REQUIRED ACTIONS -
1. Reproduce the stretch of the forum thread on fitting a lognormal model from "Great answer, thank" through "anyone explain that?".
2. In the listing, write out the stretch from the line that contains "-For the primary" through the line that contains "2. List the".

Here’s a toy example to illustrate the problem. I generate exponential data, then create a second dataset with some values forced to be very small.

N = 100
np.random.seed(123)
y = np.random.exponential(scale=1e8, size=N) + 1e8
df = pd.DataFrame(y, columns=['y'])
df1 = df.copy()
df1.loc[12:13, 'y'] = 1

model_data1 = {
  'N': len(df),
  'y': df['y'],
}
model_data2 = {
  'N': len(df1),
  'y': df1['y'],
}

This is how the data looks in df1; note that the minimum value is 1.

Stan code:

data {
  int<lower=1> N;
  vector[N] y;
}

parameters {
  real theta;
  real<lower=0> sigma;
}

model {
  y ~ lognormal(rep_vector(theta,N),sigma);
}

generated quantities {
    real y_rep[N] = lognormal_rng(rep_vector(theta,N), sigma);
}

Compile and get the posterior predictive density, first for the unaltered data:

sm = pystan.StanModel(model_code=model_code, verbose=True)

sm_fit1 = sm.sampling(data=model_data, iter=1000, chains=4)
ppc_data1 = az.from_pystan(posterior=sm_fit1, posterior_predictive=["y_rep"], observed_data=["y"])
ax = az.plot_ppc(ppc_data1, data_pairs={"y": "y_rep"})

Looks okay:
image

Now for the data with small values:

sm_fit2 = sm.sampling(data=model_data2, iter=1000, chains=4)
ppc_data2 = az.from_pystan(posterior=sm_fit2, posterior_predictive=["y_rep"], observed_data=["y"])
ax = az.plot_ppc(ppc_data2, data_pairs={"y": "y_rep"})

Whoa!


Note the scale of the x-axis.

When I set the minimum value to be 1e5 = 100000, I get this (recall the data is centered around 2e8):

image
This is a bit better.

And when the minimum value is 1e7 = 10000000, I get:

So I get a better fit when the data stays away from zero.

Is this behavior something special about having values near zero? Or is it about the variance in the data? What is the takeaway here?

The takeaway is that the best fit lognormal when the data contain those tiny values doesn’t fit well at all. The logarithm of 2e8 is approximately 19. The logarithm of 1e8 is roughly 18.4. The logarithm of 1 is zero. So we need a Gaussian that puts a lot of probability density in the vicinity of 18 or 19, but also puts non-negligible probability density at zero. The only way to achieve this is to pick a gaussian that also puts a non-negligible probability density up near 30 or higher. And indeed you see in your plot that the x axis runs up to 5e13, whose logarithm is about 31.5.

To accommodate the probability mass in the vicinity of 2e8 while also accommodating outliers down around 1, you need a distribution whose logarithm has a much longer left tail than a Gaussian.

9 Likes

Great answer, thank you!

Here’s the histogram when the minimum value is 1:

And here it is after taking log:

So essentially, I’m trying to fit a Normal here, which means adding equal probability mass on the right tail, somewhere around 36. The posterior only goes to 31.5, though. Can anyone explain that?

The best-fit normal is perhaps centered a bit further left than you’re assuming.

1 Like

Where is your data taken from? Is it possible that those near-0 measurements are errors?

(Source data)
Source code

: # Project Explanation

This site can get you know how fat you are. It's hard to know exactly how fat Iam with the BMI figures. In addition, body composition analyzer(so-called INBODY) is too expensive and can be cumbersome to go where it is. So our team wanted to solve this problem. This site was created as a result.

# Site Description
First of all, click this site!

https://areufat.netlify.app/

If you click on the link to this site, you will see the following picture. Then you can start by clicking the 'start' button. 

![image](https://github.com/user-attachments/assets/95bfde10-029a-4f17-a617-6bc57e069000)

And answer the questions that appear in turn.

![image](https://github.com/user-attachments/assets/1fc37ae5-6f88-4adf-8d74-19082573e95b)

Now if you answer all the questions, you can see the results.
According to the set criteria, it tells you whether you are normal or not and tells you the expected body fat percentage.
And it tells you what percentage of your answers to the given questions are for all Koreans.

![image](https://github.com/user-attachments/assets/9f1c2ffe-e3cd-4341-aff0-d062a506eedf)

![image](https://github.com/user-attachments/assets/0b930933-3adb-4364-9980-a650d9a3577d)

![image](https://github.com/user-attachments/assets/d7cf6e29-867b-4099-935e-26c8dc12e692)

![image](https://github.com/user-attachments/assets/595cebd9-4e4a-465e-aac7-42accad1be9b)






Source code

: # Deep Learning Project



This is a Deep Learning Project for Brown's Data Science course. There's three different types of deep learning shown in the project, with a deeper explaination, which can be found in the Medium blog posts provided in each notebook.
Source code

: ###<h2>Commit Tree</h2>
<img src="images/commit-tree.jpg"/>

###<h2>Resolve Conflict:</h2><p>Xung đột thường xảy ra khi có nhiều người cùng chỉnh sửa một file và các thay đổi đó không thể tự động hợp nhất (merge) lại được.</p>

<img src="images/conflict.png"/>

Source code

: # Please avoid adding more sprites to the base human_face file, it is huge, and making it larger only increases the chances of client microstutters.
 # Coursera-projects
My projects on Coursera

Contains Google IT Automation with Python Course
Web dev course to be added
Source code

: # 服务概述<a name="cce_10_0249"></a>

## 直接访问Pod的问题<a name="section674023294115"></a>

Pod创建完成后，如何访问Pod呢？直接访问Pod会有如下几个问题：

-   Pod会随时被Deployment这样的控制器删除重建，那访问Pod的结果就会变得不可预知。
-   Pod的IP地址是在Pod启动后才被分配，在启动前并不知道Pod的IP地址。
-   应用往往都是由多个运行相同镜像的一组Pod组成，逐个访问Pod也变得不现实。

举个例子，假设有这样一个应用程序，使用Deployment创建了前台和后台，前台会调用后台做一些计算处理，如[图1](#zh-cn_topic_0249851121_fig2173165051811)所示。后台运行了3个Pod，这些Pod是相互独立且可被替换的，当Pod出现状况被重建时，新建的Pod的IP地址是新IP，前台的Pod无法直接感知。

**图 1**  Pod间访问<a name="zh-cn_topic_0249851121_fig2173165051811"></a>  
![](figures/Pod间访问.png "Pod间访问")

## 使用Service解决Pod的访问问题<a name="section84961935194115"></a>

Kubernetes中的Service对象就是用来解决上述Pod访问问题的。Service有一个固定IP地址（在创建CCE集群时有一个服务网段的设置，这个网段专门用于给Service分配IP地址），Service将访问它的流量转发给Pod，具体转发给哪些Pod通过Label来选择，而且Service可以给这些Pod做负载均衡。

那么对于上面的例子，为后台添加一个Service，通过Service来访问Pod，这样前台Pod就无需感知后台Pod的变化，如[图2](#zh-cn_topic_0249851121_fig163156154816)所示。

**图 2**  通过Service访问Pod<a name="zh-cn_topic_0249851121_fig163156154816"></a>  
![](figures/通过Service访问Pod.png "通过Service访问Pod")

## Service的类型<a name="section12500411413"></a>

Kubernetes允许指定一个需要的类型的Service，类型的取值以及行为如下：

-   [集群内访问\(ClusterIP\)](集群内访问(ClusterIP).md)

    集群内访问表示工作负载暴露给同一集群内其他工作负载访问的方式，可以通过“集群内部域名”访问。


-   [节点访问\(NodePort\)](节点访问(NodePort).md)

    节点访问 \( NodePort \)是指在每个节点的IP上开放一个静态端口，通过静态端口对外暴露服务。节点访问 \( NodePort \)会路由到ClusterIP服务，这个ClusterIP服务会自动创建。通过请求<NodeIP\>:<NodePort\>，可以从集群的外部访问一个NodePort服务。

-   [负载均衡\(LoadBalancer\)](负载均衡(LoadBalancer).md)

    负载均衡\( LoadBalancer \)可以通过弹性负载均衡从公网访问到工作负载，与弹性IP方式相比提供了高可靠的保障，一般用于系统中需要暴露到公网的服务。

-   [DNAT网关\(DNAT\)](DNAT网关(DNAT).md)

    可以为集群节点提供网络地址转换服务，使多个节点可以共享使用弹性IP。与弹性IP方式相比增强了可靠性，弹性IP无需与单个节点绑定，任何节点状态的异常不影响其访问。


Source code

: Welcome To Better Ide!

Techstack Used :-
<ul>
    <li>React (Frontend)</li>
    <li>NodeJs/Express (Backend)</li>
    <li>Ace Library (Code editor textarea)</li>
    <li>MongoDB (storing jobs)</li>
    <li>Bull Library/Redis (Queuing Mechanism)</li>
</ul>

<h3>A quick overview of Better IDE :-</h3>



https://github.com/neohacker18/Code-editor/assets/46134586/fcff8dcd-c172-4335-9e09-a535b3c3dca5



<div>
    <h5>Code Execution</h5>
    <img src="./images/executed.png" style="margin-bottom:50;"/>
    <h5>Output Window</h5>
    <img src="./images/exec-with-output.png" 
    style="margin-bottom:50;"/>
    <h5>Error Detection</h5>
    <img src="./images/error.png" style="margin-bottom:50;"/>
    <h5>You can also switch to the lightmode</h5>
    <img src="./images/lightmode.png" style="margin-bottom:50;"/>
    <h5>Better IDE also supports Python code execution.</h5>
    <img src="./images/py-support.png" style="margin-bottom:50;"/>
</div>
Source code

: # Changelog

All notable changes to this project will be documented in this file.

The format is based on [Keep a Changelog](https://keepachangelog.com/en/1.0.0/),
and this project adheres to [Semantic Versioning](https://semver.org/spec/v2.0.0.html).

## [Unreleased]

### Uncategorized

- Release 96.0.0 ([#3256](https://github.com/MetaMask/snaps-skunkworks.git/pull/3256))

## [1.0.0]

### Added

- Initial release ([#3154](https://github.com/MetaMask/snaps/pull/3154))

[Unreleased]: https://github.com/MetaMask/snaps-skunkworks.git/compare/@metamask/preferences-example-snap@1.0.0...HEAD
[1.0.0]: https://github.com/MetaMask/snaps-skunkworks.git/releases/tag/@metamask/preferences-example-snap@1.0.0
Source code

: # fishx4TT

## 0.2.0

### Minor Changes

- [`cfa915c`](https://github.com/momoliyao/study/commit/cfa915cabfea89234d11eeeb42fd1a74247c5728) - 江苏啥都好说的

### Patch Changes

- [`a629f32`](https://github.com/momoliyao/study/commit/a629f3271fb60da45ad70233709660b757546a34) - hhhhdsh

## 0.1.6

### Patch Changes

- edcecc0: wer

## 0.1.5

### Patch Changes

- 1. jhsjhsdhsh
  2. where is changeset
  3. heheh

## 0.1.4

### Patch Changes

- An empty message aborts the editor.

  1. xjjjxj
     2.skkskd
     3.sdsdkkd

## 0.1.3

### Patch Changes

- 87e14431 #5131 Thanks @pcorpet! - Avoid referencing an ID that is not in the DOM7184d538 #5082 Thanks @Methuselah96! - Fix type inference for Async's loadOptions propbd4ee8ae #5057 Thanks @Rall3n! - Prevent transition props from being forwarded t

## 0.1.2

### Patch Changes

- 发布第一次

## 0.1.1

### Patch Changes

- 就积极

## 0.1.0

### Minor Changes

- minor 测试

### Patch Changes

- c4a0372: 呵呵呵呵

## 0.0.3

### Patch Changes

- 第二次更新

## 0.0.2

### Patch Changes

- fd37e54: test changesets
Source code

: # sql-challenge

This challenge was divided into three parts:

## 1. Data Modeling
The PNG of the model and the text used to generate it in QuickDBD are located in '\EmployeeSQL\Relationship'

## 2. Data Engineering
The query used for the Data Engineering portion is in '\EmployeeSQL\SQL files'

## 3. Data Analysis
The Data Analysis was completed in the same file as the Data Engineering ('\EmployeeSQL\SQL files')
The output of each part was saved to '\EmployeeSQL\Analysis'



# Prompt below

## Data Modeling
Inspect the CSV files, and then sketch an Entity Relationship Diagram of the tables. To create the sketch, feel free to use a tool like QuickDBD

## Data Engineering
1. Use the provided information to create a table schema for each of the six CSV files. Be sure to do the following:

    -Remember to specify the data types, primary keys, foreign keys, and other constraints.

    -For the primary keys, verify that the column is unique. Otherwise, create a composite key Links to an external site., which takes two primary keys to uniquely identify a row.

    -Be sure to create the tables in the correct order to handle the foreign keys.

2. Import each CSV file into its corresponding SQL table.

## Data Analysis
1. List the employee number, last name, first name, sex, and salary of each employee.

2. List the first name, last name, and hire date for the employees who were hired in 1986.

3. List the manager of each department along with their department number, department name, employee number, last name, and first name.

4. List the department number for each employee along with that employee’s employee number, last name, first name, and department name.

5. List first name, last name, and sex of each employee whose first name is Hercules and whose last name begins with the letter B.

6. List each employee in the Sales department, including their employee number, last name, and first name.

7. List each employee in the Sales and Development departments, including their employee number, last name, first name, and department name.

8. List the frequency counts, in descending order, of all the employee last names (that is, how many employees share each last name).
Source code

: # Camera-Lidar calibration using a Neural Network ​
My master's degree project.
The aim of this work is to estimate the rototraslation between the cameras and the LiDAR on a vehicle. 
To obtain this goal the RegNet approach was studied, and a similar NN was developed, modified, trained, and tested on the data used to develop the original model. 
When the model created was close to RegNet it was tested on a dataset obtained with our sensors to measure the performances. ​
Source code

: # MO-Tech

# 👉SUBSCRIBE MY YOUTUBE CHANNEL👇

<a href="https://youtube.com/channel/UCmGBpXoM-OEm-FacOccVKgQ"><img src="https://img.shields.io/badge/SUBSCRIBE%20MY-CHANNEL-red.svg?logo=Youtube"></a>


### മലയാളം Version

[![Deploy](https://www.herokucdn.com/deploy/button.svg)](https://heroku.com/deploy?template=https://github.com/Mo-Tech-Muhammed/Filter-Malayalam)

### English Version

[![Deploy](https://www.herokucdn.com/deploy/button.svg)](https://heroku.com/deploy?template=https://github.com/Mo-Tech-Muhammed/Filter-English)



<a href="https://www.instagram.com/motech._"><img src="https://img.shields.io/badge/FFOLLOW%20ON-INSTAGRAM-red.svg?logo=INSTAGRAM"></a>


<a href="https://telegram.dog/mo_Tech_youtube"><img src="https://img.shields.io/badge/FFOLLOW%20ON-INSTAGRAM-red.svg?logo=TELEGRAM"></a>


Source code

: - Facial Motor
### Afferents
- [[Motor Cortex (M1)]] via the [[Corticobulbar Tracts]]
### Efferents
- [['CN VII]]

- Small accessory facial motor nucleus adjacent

SOLUTION SET -
1.
Great answer, thank you!

Here’s the histogram when the minimum value is 1:

And here it is after taking log:

So essentially, I’m trying to fit a Normal here, which means adding equal probability mass on the right tail, somewhere around 36. The posterior only goes to 31.5, though. Can anyone explain that?

2.
    -For the primary keys, verify that the column is unique. Otherwise, create a composite key Links to an external site., which takes two primary keys to uniquely identify a row.

    -Be sure to create the tables in the correct order to handle the foreign keys.

2. Import each CSV file into its corresponding SQL table.

## Data Analysis
1. List the employee number, last name, first name, sex, and salary of each employee.

2. List the first name, last name, and hire date for the employees who were hired in 1986.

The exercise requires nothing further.